**Required action A:**
Copy the stretch of the Daniel M. Lavery biography from "Lavery was included" through "in May 2021." word for word.
**Required action B:**
According to the Daniel M. Lavery biography, in what place did Lavery finish on Jeopardy! in 2009?
**Required action C:**
Write what comes next in the Daniel M. Lavery biography, starting after its final sentence.
─── Text passage ───
Daniel M. Lavery (born Mallory Ortberg, November 28, 1986) is an American author and editor. He is known for having co-founded the website The Toast, and for having written the books Texts from Jane Eyre (2014), The Merry Spinster (2018), Something That May Shock and Discredit You (2020), and Women's Hotel (2024). Lavery wrote Slate's Dear Prudence advice column from 2016 to 2021. From 2022 to 2023, he hosted a podcast on Slate titled Big Mood, Little Mood. In 2017, Lavery started a paid e-mail newsletter titled Shatner Chatner, renamed to The Chatner in 2021.

== Early life ==
Born Mallory Ortberg on November 28, 1986, Lavery grew up in Northern Illinois and then San Francisco, one of three children of evangelical Christian author and former Menlo Church pastor John Ortberg and pastor and former CEO of Transforming the Bay with Christ Nancy Ortberg. Lavery attended Azusa Pacific University, a private evangelical Christian university in California. While a student, Lavery appeared on Jeopardy! in 2009 and finished in third place.

== Writing==
=== Influences ===
Lavery has credited the work of Shirley Jackson, in particular her novel We Have Always Lived in the Castle, and John Bunyan's The Pilgrim's Progress as influential.

===Career overview===
Lavery wrote for Gawker and The Hairpin. Through this work, he met Nicole Cliffe, with whom he operated The Toast, a feminist general interest web site, from July 2013 to July 2016.

Lavery was included in the 2015 Forbes 30 under 30 list in the media category. On November 9, 2015, Slate announced that he would take over the magazine's Dear Prudence advice column from Emily Yoffe. Lavery stopped writing the column in May 2021.

In 2017, Lavery launched Shatner Chatner, a paid e-mail newsletter. On May 19, 2021, he accepted a Substack Pro deal and shortened the newsletter's name to The Chatner. The Substack Pro program ended in 2022, although Lavery still writes the newsletter.

===Books===
==== Texts from Jane Eyre ====
Lavery's first book, Texts from Jane Eyre, was released in November 2014 and became a New York Times best seller. The book was based on a column that he wrote first at The Hairpin, then continued at The Toast, which imagines well-known literary characters exchanging text messages. The premise was inspired by a comments section thread on a piece Cliffe had written for The Awl; on Cliffe's review of Gone With the Wind, a commenter wrote that their experience in the South was nearly identical to the novel "except everybody has cell phones". This prompted Lavery to imagine how Scarlett O'Hara might have used a cell phone.
─── Record set ───
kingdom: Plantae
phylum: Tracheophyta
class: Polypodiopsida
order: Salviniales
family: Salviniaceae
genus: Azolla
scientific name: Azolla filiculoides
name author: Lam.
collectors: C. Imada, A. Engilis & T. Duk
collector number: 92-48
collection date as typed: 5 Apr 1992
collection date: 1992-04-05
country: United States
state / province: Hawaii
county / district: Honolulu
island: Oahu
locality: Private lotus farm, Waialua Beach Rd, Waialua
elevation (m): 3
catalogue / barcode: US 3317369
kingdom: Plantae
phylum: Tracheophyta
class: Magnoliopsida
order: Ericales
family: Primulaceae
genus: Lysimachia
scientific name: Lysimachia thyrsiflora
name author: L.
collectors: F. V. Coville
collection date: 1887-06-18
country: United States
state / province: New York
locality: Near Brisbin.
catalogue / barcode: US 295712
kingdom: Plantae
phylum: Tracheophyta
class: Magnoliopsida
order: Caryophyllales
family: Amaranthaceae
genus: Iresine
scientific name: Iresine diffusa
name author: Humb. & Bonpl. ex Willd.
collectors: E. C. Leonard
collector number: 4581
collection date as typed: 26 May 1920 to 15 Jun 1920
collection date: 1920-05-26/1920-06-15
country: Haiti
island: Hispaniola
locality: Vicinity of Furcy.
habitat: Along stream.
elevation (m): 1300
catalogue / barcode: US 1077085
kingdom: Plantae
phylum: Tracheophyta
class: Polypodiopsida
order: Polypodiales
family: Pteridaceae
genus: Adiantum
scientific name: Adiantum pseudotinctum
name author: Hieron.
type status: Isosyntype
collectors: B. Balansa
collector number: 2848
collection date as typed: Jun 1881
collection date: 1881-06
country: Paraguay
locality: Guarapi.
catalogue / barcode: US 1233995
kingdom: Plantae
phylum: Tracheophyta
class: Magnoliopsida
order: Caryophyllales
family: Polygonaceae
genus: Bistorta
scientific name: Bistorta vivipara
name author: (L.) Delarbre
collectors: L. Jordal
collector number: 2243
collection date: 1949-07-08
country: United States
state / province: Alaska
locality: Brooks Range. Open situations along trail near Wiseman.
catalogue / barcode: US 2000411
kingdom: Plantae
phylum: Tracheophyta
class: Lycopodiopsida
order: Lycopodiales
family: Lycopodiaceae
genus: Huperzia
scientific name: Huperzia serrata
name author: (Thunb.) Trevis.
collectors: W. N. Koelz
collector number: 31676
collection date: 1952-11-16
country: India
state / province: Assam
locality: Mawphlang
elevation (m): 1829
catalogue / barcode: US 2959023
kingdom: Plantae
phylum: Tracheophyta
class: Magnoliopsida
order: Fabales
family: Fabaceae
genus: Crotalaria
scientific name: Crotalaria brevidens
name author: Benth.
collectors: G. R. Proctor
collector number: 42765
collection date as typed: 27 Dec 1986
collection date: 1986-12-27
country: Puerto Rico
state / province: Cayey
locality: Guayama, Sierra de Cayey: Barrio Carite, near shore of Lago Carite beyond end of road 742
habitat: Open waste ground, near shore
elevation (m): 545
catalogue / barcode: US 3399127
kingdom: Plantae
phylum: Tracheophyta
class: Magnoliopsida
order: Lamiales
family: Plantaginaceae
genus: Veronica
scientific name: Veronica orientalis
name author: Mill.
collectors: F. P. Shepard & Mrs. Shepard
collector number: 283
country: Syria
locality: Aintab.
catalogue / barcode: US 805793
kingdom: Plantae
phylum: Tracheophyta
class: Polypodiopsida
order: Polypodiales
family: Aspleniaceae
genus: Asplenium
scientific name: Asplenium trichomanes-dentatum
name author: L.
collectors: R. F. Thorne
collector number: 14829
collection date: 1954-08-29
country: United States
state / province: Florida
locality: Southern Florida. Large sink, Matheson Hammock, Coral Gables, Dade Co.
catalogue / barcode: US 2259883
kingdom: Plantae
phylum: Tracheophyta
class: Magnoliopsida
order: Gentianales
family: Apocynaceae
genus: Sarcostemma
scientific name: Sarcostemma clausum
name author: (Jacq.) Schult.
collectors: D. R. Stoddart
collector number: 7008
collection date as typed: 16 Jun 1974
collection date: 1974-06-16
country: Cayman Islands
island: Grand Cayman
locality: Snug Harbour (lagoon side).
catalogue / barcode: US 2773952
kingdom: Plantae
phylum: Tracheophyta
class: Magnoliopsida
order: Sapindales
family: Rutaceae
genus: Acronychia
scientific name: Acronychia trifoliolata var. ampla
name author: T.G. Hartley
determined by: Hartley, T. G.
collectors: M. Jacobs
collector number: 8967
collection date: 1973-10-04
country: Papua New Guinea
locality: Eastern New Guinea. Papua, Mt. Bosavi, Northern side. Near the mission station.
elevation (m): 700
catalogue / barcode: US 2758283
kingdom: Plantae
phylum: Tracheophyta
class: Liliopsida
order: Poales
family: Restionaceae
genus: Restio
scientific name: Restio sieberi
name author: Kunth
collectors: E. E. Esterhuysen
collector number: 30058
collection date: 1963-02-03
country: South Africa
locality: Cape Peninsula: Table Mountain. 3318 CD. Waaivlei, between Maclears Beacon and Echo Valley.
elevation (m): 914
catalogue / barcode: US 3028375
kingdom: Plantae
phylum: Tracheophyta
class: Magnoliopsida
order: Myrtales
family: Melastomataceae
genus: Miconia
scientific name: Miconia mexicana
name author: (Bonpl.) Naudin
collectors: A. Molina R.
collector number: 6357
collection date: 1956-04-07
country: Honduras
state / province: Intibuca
───
**Written answer A:**
Lavery was included in the 2015 Forbes 30 under 30 list in the media category. On November 9, 2015, Slate announced that he would take over the magazine's Dear Prudence advice column from Emily Yoffe. Lavery stopped writing the column in May 2021.

**Written answer B:**
Third place.

**Written answer C:**
==== Rick and Morty Presents: Krombopulos Michael ====
Lavery's first comic one-shot, titled Rick and Morty Presents: Krombopulos Michael, was published by Oni Press on June 20, 2018, following the Rick and Morty character of the same name.

==== The Merry Spinster ====
His short story collection, The Merry Spinster: Tales of Everyday Horror (Henry Holt, 2018), was published in 2018. The book, Lavery's second release, was highly anticipated, with Publishers Weekly, Bustle, The A.V. Club, and InStyle Australia including it in their lists of forthcoming titles in 2018. The Merry Spinster reinvents fairy tales such as Cinderella and Beauty and the Beast; in the Los Angeles Times, Agatha French described his renderings as making the "stories both weirder and yet somehow more familiar".

====Something That May Shock and Discredit You====

Lavery's third book, a memoir titled Something That May Shock and Discredit You, was published in February 2020 by Simon & Schuster. It was originally published as individual essays.

====Women's Hotel====
Lavery's fourth book, a novel titled Women's Hotel, was published in October 2024 by HarperVia. He released the follow-up, Christmas at the Women's Hotel, in October 2025.

==Personal life==

Lavery identifies as queer. In February 2018, he spoke to Autostraddle about the process of gender transitioning while writing The Merry Spinster. The following month, Lavery was interviewed by Heather Havrilesky in New York magazine's The Cut about coming out as transgender.

In November 2018, Lavery and his girlfriend, Grace Lavery, a professor of English at U.C. Berkeley and "the most followed transgender scholar in the world on social media", announced their engagement. They got married in December 2019. In 2020, they formed a throuple with Lily Woodruff, and together they are raising a son.